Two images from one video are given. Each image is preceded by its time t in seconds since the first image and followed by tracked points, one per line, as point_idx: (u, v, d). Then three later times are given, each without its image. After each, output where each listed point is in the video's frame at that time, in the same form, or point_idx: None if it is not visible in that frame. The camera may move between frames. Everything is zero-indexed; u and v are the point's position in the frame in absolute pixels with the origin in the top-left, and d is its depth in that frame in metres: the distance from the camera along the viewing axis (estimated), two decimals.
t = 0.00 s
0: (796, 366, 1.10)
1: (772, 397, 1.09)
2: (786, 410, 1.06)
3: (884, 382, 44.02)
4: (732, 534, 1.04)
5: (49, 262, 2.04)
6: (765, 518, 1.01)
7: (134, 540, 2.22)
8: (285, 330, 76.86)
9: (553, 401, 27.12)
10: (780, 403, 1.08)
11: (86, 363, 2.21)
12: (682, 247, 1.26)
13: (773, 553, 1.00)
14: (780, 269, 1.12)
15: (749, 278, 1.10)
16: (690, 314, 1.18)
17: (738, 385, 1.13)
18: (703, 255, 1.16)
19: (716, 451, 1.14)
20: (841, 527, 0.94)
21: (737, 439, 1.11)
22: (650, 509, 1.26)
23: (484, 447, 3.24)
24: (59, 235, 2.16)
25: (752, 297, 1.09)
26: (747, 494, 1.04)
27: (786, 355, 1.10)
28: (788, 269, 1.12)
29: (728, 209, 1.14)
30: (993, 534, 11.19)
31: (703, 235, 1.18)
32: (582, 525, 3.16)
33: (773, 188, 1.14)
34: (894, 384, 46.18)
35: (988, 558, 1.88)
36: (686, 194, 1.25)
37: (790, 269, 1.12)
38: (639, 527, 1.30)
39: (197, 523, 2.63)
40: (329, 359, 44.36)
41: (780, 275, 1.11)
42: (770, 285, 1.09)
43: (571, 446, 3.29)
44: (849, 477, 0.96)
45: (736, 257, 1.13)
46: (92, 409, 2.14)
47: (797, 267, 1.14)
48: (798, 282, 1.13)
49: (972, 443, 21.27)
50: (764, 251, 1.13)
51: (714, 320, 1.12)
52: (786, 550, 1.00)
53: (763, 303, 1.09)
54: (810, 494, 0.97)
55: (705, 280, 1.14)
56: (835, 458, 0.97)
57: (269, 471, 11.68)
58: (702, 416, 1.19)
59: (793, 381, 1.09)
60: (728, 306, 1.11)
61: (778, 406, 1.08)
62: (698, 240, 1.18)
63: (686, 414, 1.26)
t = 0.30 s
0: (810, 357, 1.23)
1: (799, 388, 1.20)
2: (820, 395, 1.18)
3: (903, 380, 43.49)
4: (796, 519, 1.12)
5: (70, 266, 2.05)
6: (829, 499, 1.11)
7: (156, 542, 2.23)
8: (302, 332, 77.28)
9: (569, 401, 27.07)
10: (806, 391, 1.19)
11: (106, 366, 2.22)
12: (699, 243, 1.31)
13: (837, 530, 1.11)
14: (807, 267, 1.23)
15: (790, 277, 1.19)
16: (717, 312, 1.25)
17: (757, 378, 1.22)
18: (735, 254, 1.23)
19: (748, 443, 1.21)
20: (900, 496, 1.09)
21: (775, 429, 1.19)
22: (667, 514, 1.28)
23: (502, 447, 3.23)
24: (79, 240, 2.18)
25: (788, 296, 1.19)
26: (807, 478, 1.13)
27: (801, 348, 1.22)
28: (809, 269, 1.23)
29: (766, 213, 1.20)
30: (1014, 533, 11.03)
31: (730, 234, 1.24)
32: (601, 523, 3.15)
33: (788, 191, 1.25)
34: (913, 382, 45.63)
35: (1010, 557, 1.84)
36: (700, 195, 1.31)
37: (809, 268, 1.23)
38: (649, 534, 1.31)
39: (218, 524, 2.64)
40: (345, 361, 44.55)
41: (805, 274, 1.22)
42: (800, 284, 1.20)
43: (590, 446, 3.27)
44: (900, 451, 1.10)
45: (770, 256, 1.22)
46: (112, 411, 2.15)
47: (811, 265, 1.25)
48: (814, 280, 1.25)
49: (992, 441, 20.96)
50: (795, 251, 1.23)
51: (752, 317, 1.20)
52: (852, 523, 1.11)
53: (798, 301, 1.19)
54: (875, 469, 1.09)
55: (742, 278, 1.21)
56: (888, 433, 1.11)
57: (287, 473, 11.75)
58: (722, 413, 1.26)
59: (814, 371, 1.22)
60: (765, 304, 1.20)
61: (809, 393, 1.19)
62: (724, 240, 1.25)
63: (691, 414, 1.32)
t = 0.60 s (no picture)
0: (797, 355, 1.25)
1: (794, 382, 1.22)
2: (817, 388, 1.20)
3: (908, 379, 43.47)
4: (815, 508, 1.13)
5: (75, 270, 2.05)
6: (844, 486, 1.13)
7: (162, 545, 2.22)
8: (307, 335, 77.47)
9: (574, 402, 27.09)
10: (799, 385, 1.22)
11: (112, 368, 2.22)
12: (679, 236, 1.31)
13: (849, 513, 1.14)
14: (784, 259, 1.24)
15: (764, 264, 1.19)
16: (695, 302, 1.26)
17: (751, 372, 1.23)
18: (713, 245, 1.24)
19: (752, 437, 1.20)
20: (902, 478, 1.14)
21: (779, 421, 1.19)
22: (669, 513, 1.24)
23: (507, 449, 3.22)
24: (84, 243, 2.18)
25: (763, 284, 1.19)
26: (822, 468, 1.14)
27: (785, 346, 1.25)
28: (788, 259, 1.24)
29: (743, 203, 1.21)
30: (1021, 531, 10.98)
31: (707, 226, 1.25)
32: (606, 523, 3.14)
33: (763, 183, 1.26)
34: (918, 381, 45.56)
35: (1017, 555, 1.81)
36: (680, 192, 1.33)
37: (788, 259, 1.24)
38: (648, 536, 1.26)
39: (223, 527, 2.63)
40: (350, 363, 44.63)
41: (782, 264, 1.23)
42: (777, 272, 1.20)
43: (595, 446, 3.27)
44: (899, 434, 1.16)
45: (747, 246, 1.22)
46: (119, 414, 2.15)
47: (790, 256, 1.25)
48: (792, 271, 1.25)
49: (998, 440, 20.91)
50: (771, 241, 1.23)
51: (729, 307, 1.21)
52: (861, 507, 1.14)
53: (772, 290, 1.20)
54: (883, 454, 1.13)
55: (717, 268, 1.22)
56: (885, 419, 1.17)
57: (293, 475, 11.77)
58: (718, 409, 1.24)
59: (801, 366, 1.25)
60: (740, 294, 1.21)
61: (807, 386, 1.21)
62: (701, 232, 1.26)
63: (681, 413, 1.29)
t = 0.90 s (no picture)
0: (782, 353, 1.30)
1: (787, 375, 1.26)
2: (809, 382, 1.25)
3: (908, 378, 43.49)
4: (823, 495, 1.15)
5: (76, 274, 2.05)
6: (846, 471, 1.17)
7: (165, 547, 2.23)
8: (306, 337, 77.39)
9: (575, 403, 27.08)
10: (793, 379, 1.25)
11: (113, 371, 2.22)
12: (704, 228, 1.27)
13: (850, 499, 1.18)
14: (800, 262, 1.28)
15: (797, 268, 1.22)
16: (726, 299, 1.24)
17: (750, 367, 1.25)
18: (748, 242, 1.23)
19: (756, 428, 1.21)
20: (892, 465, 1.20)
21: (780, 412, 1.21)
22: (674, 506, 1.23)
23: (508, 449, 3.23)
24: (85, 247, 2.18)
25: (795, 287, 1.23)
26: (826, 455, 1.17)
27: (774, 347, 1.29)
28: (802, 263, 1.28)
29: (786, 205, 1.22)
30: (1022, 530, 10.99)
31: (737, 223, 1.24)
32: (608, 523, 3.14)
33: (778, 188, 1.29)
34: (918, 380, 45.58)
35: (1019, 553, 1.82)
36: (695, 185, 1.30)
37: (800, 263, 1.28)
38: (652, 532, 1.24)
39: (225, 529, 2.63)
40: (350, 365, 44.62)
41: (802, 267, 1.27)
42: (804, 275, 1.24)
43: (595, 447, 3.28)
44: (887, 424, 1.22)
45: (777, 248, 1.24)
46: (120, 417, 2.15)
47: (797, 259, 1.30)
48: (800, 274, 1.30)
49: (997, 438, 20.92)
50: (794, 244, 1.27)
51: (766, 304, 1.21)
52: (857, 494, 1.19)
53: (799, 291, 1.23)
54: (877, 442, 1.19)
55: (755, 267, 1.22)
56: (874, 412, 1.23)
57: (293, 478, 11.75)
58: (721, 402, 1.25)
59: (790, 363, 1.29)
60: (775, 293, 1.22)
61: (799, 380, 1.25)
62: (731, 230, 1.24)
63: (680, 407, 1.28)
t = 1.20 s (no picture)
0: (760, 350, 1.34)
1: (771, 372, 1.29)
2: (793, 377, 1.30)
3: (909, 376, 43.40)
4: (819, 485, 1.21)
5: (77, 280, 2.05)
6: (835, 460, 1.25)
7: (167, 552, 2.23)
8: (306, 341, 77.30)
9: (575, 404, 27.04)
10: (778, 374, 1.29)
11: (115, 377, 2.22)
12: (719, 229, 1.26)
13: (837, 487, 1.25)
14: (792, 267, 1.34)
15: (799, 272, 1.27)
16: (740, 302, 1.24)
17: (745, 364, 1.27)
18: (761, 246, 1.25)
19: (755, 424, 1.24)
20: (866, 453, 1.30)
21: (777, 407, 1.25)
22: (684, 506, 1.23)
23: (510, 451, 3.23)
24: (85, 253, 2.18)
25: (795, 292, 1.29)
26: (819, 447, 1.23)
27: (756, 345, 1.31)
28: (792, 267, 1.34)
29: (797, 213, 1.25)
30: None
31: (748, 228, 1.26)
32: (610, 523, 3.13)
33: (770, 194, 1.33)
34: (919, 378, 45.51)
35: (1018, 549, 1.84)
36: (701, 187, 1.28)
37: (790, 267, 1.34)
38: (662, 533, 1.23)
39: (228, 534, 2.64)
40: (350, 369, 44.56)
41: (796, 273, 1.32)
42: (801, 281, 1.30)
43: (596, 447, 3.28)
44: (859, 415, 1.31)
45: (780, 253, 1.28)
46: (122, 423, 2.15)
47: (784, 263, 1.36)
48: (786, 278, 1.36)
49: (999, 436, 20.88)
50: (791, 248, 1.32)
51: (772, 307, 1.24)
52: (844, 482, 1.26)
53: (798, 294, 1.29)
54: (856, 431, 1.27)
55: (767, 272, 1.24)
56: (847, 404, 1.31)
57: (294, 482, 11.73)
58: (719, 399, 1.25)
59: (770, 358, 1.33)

________________

THE TASK -
Report how many lines of the preceding records include "picture". Output the number only.

RESULT OF THE TASK -
3